Der Diebstahlversuch und die Verfolgungsjagd hat bei Schaffner keine Narben hinterlassen, wie er sagt. Als einzige Konsequenz daraus habe er den Versicherungsschutz für sein Geschäft um einfachen Diebstahl erweitert. Gegen Einbruchdiebstahl war er bereits versichert. Allerdings würden ihm in einem Fall wie diesem beide Versicherungen nichts nützen, da ja nichts gestohlen, sondern etwas beschädigt wurde: Beim Fluchtversuch verursachte der Täter an einem 6400 Franken teuren Kundenvelo von «4Biker» einen grösseren Schaden. Die Rechnung für die Reparatur beläuft sich auf 2754.20 Franken. Dass der Täter sie begleichen kann, ist mehr als unwahrscheinlich.

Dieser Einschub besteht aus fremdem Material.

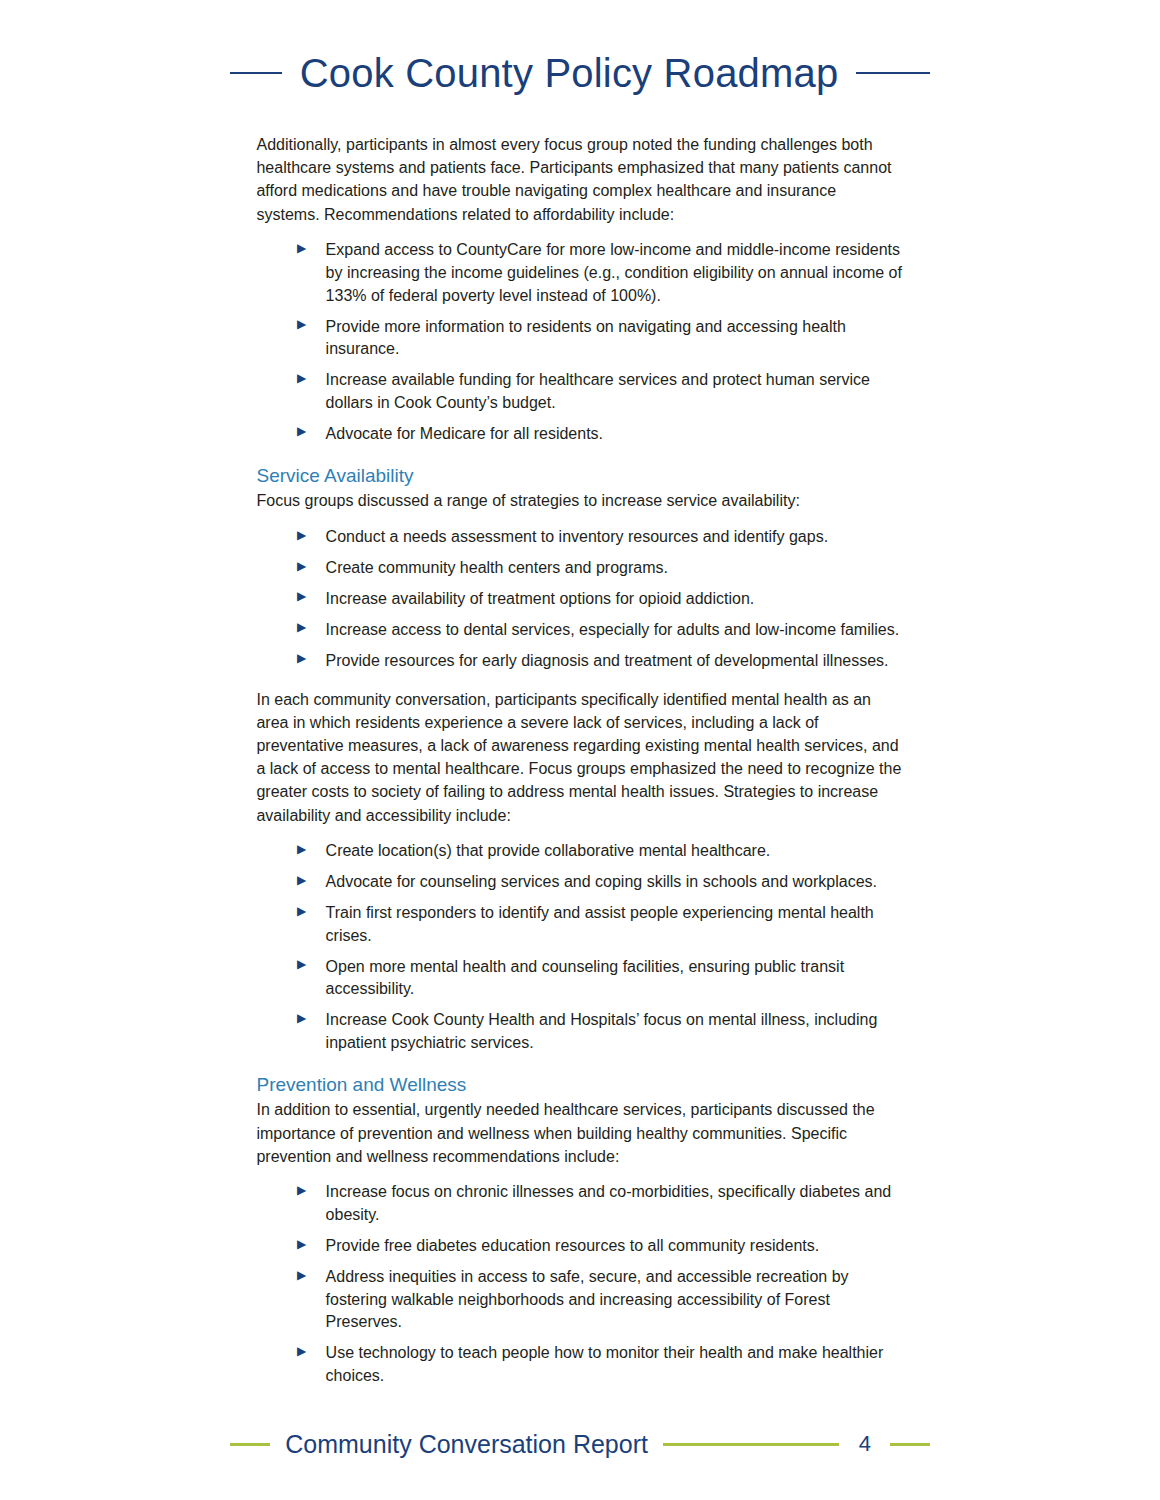Cook County Policy Roadmap
Additionally, participants in almost every focus group noted the funding challenges both healthcare systems and patients face. Participants emphasized that many patients cannot afford medications and have trouble navigating complex healthcare and insurance systems. Recommendations related to affordability include:
Expand access to CountyCare for more low-income and middle-income residents by increasing the income guidelines (e.g., condition eligibility on annual income of 133% of federal poverty level instead of 100%).
Provide more information to residents on navigating and accessing health insurance.
Increase available funding for healthcare services and protect human service dollars in Cook County’s budget.
Advocate for Medicare for all residents.
Service Availability
Focus groups discussed a range of strategies to increase service availability:
Conduct a needs assessment to inventory resources and identify gaps.
Create community health centers and programs.
Increase availability of treatment options for opioid addiction.
Increase access to dental services, especially for adults and low-income families.
Provide resources for early diagnosis and treatment of developmental illnesses.
In each community conversation, participants specifically identified mental health as an area in which residents experience a severe lack of services, including a lack of preventative measures, a lack of awareness regarding existing mental health services, and a lack of access to mental healthcare. Focus groups emphasized the need to recognize the greater costs to society of failing to address mental health issues. Strategies to increase availability and accessibility include:
Create location(s) that provide collaborative mental healthcare.
Advocate for counseling services and coping skills in schools and workplaces.
Train first responders to identify and assist people experiencing mental health crises.
Open more mental health and counseling facilities, ensuring public transit accessibility.
Increase Cook County Health and Hospitals’ focus on mental illness, including inpatient psychiatric services.
Prevention and Wellness
In addition to essential, urgently needed healthcare services, participants discussed the importance of prevention and wellness when building healthy communities. Specific prevention and wellness recommendations include:
Increase focus on chronic illnesses and co-morbidities, specifically diabetes and obesity.
Provide free diabetes education resources to all community residents.
Address inequities in access to safe, secure, and accessible recreation by fostering walkable neighborhoods and increasing accessibility of Forest Preserves.
Use technology to teach people how to monitor their health and make healthier choices.
Community Conversation Report 4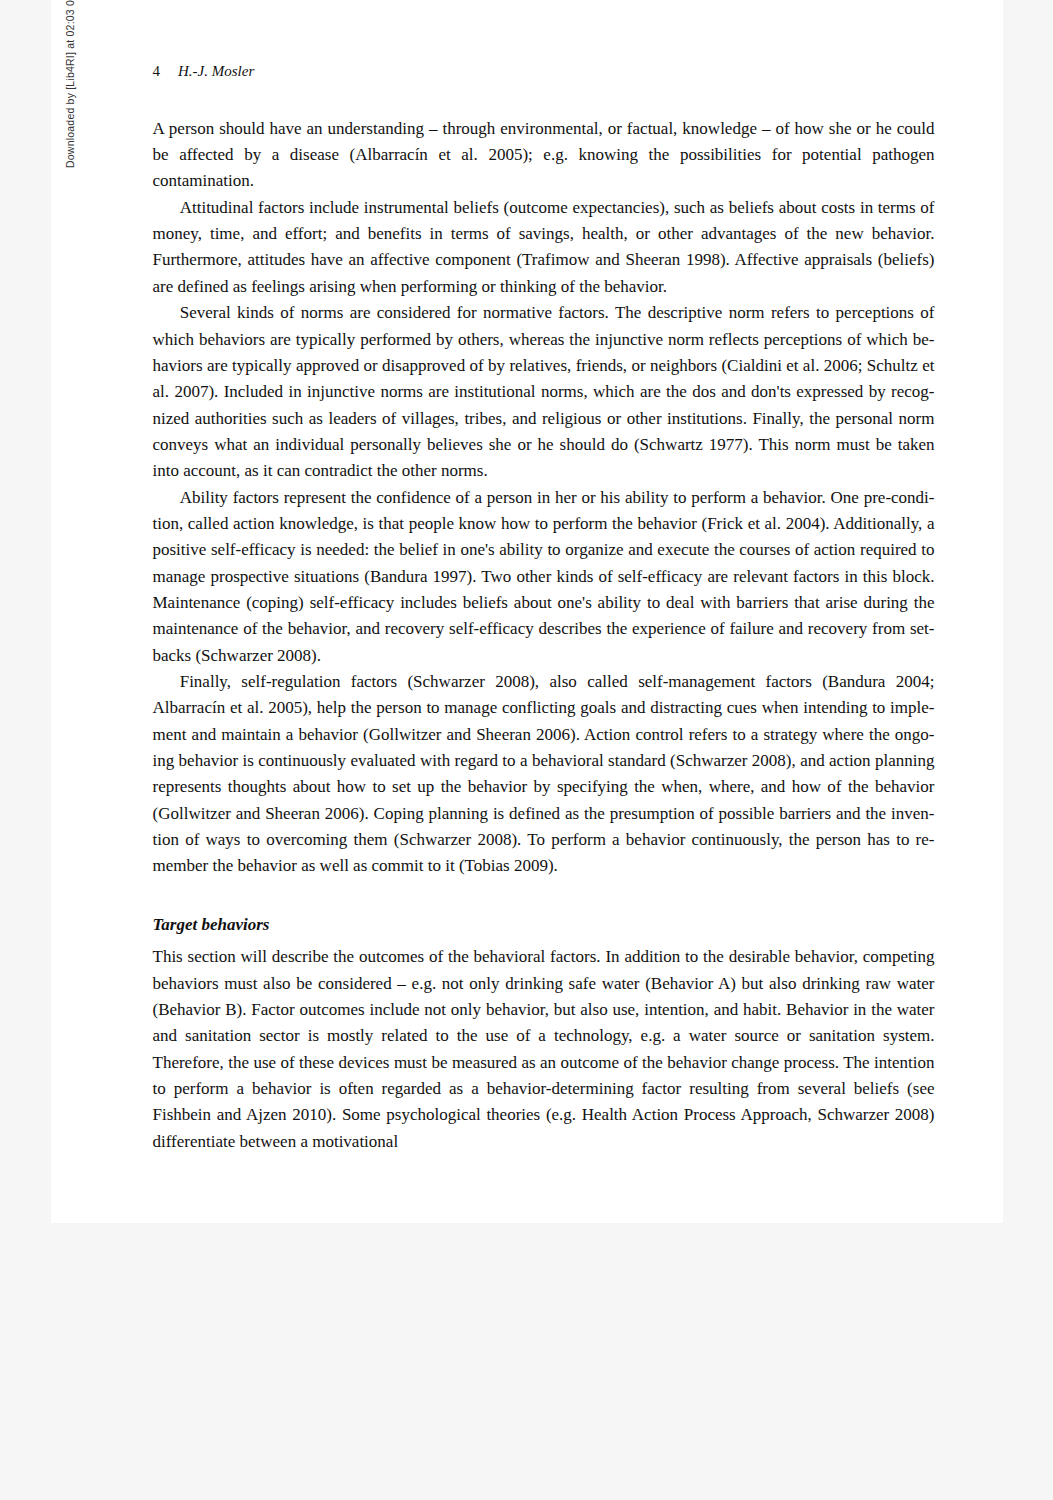Downloaded by [Lib4RI] at 02:03 01 February 2012
4 H.-J. Mosler
A person should have an understanding – through environmental, or factual, knowledge – of how she or he could be affected by a disease (Albarracín et al. 2005); e.g. knowing the possibilities for potential pathogen contamination.
Attitudinal factors include instrumental beliefs (outcome expectancies), such as beliefs about costs in terms of money, time, and effort; and benefits in terms of savings, health, or other advantages of the new behavior. Furthermore, attitudes have an affective component (Trafimow and Sheeran 1998). Affective appraisals (beliefs) are defined as feelings arising when performing or thinking of the behavior.
Several kinds of norms are considered for normative factors. The descriptive norm refers to perceptions of which behaviors are typically performed by others, whereas the injunctive norm reflects perceptions of which behaviors are typically approved or disapproved of by relatives, friends, or neighbors (Cialdini et al. 2006; Schultz et al. 2007). Included in injunctive norms are institutional norms, which are the dos and don'ts expressed by recognized authorities such as leaders of villages, tribes, and religious or other institutions. Finally, the personal norm conveys what an individual personally believes she or he should do (Schwartz 1977). This norm must be taken into account, as it can contradict the other norms.
Ability factors represent the confidence of a person in her or his ability to perform a behavior. One pre-condition, called action knowledge, is that people know how to perform the behavior (Frick et al. 2004). Additionally, a positive self-efficacy is needed: the belief in one's ability to organize and execute the courses of action required to manage prospective situations (Bandura 1997). Two other kinds of self-efficacy are relevant factors in this block. Maintenance (coping) self-efficacy includes beliefs about one's ability to deal with barriers that arise during the maintenance of the behavior, and recovery self-efficacy describes the experience of failure and recovery from setbacks (Schwarzer 2008).
Finally, self-regulation factors (Schwarzer 2008), also called self-management factors (Bandura 2004; Albarracín et al. 2005), help the person to manage conflicting goals and distracting cues when intending to implement and maintain a behavior (Gollwitzer and Sheeran 2006). Action control refers to a strategy where the ongoing behavior is continuously evaluated with regard to a behavioral standard (Schwarzer 2008), and action planning represents thoughts about how to set up the behavior by specifying the when, where, and how of the behavior (Gollwitzer and Sheeran 2006). Coping planning is defined as the presumption of possible barriers and the invention of ways to overcoming them (Schwarzer 2008). To perform a behavior continuously, the person has to remember the behavior as well as commit to it (Tobias 2009).
Target behaviors
This section will describe the outcomes of the behavioral factors. In addition to the desirable behavior, competing behaviors must also be considered – e.g. not only drinking safe water (Behavior A) but also drinking raw water (Behavior B). Factor outcomes include not only behavior, but also use, intention, and habit. Behavior in the water and sanitation sector is mostly related to the use of a technology, e.g. a water source or sanitation system. Therefore, the use of these devices must be measured as an outcome of the behavior change process. The intention to perform a behavior is often regarded as a behavior-determining factor resulting from several beliefs (see Fishbein and Ajzen 2010). Some psychological theories (e.g. Health Action Process Approach, Schwarzer 2008) differentiate between a motivational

Die bisherigen Versuche Schaffners, jemanden zu finden, der die Rechnung stattdessen bezahlt, sind gescheitert. Die Gemeinde Zunzgen, wo der Täter untergebracht war, und deren Flüchtlingsbetreuungsfirma Convalere AG, liessen ihn abblitzen. Aus Zunzgen hiess es, dass vorsätzliche Straftaten von einer Versicherungsdeckung ausgeschlossen seien, und Convalere-Geschäftsführerin Franziska Knol teilte dem Velohändler mit, dass ihr Unternehmen nicht für das Verhalten ihrer Kunden verantwortlich gemacht werden könne. Knols Position wird von Fabian Dinkel, dem Leiter des kantonalen Sozialamts, gestützt: «Das Verhalten der von ihnen unterstützten Personen, sei es in der Sozialhilfe oder im Asylbereich, ist nicht Sache der Gemeinden.»
System nicht gerecht
Stephan Schaffner fühlt sich ohnmächtig und von den Behörden allein gelassen. Nun hat er sich an den Kanton gewandt: In einem an die Landeskanzlei adressierten Brief schildert er den Fall und erkundigt sich nach den Verantwortlichkeiten und ob Bewohner von Asylzentren versichert sind. Am Dienstag hat er die E-Mail nach Liestal gesandt. «Ich denke nicht, dass die Antwort nun lautet, ich solle dem Kanton meine Rechnung schicken», sagt der Geschäftsinhaber. Ihm sei aber wichtig, darauf hinzuweisen, dass er als Privatperson, Unternehmer und Steuerzahler für etwaige Schäden, die er verursache, geradestehen müsse, während in diesem Fall der Täter nicht konsequent zur Rechenschaft gezogen werde.
Bleibt die Rechnung an ihm hängen, will Schaffner den offenen Betrag in seiner Steuererklärung abziehen und dies auch klar deklarieren – «um zu provozieren und um ein Zeichen zu setzen».